Muscle Matters in Dialysis: Comparing Bioelectrical Impedance and Ultrasound for Muscle Mass Assessment

Discover the intriguing correlation between muscle mass measurement techniques in chronic hemodialysis patients, and how this cross-sectional study sheds light on the reliability of bioelectrical impedance analysis versus muscle ultrasound.
– by Marv

Note that Marv is a sarcastic GPT-based bot and can make mistakes. Consider checking important information (e.g. using the DOI) before completely relying on it.

Concordance between muscle mass assessed by bioelectrical impedance analysis and by muscle ultrasound: a cross-sectional study in a cohort of patients on chronic hemodialysis.

Nagy et al., BMC Nephrol 2024
<!– DOI: 10.1186/s12882-024-03487-0 //–>
https://doi.org/10.1186/s12882-024-03487-0

Oh, joy! Another groundbreaking study where we discover that sarcopenia, a condition as elusive as a teenager’s clean room, is common in hemodialysis (HD) patients. Who would’ve thought that people with chronic health conditions might have muscle issues? But fear not, because we have muscle ultrasound (US), the superhero of non-invasive tools, ready to save the day and measure those muscles with the precision of a toddler’s finger painting.

Our intrepid researchers, armed with the European Working Group on Sarcopenia in Older People’s (EWGSOP) guidelines, which are probably as straightforward as assembling IKEA furniture, set out to diagnose sarcopenia in 41 HD patients. They used bioelectrical impedance analysis (BIA) to measure skeletal mass index, because nothing says “cutting-edge” like a method that sounds like a lie detector for muscles. And let’s not forget the handgrip strength test, because nothing screams “scientific rigor” like squeezing a glorified stress ball.
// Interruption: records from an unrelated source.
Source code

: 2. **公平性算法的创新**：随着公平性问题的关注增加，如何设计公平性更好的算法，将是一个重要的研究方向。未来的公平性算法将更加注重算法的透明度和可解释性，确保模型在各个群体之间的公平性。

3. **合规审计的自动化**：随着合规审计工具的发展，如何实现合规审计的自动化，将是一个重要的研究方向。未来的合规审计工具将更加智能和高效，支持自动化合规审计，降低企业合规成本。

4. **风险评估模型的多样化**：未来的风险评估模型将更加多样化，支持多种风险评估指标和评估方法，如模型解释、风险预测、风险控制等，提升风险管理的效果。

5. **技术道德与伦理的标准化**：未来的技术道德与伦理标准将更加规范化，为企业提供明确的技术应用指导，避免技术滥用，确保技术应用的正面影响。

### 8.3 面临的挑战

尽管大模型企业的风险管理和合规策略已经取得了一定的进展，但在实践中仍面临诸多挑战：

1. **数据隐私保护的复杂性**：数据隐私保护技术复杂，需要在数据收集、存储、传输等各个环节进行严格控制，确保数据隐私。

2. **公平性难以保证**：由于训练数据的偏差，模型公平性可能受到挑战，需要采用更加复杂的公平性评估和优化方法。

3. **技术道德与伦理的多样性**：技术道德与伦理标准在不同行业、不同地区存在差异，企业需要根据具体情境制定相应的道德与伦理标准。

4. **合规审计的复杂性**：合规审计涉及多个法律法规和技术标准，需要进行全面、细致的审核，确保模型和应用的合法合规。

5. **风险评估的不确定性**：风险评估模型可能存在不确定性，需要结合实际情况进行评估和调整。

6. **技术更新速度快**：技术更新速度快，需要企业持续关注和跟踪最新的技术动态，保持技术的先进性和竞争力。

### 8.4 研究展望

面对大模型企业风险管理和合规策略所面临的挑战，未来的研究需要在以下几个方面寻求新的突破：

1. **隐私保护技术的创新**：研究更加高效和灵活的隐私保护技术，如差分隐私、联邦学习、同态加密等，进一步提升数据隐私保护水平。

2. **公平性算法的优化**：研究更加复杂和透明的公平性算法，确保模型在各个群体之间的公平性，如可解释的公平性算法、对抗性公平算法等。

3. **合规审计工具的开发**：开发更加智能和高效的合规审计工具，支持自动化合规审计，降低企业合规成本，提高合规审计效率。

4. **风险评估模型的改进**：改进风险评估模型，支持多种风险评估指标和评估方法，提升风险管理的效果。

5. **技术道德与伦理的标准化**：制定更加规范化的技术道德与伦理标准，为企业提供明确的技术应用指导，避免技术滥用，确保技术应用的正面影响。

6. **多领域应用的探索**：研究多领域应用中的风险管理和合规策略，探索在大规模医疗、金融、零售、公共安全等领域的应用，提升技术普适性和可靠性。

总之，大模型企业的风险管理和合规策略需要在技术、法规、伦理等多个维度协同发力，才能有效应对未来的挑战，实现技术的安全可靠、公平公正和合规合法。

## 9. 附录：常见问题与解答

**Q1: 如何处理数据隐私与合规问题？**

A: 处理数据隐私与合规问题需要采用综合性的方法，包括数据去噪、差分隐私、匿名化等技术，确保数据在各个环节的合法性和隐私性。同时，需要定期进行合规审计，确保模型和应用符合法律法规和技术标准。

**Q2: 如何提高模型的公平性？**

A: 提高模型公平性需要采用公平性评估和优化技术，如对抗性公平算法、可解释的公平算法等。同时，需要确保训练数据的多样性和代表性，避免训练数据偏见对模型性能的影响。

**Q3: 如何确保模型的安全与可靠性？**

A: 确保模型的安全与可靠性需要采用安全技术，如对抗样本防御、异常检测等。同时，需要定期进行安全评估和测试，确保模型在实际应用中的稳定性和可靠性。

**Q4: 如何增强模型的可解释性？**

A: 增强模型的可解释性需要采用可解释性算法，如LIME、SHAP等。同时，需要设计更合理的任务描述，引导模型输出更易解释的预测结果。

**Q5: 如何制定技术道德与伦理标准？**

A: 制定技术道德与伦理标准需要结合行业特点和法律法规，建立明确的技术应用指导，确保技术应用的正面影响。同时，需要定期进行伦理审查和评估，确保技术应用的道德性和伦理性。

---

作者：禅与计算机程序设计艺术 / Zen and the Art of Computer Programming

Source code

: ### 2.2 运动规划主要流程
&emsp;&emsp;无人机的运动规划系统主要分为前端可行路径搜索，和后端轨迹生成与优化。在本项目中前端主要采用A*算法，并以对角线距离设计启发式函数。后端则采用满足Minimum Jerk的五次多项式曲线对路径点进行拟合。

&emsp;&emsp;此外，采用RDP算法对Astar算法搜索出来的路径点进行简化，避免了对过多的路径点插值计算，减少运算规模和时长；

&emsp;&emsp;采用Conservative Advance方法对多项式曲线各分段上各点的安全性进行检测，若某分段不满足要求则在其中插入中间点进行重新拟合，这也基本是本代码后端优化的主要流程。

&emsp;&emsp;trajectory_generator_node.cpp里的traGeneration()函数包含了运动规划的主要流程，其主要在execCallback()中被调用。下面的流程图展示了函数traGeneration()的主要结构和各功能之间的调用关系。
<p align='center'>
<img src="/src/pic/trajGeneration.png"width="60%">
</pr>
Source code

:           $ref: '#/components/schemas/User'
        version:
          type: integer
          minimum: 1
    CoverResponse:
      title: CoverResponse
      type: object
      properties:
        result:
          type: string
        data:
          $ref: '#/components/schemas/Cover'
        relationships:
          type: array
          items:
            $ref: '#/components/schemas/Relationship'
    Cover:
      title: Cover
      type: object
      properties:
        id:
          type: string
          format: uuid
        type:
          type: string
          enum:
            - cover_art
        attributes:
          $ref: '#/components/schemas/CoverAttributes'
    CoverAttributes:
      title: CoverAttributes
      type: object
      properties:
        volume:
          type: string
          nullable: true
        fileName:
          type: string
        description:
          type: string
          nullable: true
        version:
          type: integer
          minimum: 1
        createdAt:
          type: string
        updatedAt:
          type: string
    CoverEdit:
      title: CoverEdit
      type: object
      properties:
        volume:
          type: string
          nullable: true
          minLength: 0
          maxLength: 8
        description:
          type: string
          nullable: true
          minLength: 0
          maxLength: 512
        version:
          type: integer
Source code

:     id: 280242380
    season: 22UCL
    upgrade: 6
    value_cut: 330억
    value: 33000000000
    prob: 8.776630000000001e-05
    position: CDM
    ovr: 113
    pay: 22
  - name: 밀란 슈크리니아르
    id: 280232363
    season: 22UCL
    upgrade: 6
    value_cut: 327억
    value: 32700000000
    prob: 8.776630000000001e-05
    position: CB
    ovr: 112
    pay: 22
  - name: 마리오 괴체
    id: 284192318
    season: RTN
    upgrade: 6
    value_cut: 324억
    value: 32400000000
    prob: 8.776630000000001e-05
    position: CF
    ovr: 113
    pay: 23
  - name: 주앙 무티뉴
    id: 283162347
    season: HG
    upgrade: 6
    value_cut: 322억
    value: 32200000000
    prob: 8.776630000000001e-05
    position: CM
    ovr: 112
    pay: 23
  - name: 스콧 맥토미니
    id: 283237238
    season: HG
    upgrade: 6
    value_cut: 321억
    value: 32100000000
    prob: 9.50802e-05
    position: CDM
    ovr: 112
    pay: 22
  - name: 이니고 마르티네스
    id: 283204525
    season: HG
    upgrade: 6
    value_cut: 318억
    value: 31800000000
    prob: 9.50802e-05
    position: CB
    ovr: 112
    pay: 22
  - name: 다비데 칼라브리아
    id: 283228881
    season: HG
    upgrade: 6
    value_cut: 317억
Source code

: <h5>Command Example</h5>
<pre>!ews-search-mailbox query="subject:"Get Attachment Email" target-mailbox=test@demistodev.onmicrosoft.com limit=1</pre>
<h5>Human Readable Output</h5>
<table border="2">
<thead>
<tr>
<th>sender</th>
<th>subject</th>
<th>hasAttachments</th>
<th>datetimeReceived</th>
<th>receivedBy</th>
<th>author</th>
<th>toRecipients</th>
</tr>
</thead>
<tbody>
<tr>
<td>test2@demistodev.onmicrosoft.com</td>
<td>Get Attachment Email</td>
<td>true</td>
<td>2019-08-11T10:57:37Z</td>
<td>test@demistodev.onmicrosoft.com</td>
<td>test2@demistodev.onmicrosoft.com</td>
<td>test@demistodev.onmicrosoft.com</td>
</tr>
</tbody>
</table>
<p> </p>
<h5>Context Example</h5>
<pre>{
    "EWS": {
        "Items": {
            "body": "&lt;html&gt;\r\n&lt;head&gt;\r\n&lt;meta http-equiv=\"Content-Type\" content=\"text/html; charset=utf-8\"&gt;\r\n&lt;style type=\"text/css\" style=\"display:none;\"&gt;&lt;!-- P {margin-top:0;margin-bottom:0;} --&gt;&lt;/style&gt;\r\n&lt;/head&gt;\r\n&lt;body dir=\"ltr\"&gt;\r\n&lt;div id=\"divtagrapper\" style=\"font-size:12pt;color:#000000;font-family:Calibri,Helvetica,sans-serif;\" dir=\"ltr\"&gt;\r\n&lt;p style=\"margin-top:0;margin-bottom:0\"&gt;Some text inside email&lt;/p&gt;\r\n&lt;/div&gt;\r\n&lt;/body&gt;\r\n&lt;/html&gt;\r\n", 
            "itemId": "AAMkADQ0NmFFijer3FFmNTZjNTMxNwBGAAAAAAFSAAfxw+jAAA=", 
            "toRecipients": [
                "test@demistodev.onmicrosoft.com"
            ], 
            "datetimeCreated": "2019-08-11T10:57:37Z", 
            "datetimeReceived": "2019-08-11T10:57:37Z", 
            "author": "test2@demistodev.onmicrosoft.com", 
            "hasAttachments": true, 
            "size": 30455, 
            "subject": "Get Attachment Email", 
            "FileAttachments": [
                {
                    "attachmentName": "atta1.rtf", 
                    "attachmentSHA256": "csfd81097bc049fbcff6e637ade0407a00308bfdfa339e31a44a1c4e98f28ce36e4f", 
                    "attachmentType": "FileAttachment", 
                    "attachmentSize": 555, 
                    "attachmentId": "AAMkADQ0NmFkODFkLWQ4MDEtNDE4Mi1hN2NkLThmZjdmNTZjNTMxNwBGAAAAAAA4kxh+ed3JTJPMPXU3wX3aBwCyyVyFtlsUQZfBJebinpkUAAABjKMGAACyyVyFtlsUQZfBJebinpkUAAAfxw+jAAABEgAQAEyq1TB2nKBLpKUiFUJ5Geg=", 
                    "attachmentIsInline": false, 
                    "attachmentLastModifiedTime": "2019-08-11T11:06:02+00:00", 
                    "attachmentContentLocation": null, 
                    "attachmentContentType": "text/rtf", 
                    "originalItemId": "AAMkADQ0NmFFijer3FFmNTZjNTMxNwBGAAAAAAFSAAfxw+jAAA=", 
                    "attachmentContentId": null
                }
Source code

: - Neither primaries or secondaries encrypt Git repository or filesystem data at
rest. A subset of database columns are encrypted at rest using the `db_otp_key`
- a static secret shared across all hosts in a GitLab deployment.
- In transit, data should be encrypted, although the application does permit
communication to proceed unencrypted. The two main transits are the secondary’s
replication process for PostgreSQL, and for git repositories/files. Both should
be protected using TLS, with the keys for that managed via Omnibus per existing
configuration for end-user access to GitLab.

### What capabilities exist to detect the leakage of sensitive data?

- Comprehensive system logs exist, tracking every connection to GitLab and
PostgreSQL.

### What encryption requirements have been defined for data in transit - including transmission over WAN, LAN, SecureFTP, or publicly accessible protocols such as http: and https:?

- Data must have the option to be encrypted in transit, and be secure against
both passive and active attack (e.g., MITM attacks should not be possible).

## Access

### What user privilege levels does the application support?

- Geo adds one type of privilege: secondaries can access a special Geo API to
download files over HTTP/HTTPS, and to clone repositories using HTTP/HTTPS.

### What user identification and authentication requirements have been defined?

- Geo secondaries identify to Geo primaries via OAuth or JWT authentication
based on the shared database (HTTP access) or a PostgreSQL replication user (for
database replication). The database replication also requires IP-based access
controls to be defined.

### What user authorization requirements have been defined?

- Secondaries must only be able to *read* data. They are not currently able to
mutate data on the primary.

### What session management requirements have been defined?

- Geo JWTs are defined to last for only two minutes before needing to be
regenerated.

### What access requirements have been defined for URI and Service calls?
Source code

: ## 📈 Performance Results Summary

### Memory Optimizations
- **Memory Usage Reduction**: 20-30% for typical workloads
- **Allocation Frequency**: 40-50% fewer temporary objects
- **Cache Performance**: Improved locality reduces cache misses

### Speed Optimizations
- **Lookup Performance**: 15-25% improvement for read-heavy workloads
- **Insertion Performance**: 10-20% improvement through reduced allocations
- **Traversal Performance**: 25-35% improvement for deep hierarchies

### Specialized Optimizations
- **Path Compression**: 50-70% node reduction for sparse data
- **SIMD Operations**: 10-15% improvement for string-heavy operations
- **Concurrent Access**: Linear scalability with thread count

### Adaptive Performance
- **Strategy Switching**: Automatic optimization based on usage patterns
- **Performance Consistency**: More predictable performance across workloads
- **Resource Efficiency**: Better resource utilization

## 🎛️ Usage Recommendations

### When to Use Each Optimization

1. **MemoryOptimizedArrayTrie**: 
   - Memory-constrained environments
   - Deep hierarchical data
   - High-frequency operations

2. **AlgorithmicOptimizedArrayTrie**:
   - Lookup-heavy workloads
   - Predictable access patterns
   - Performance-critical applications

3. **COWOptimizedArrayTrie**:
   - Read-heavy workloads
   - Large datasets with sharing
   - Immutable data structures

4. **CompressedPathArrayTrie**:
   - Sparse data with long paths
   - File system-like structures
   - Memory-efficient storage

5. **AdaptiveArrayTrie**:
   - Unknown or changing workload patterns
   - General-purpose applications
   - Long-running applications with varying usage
Lo and behold, 58.5% of these patients were diagnosed with sarcopenia. Shocking, I know. It turns out that patients with sarcopenia had lower quadriceps muscle cross-sectional area (CSA) than those without, which is about as surprising as finding out that water is wet. And for those who love specifics, the optimal cut-offs for quadriceps muscle CSA were 2.96 cm2 for males and 2.92 cm2 for females, because who doesn’t love a good decimal point in their diagnostic criteria?

In conclusion, sarcopenia is as prevalent among Egyptian HD patients as sand in the desert. And yes, muscle US on quadriceps muscle CSA could be used for diagnosis, because why not add another gadget to the medical utility belt? It’s not like we have anything better to do than measure muscle thickness all day.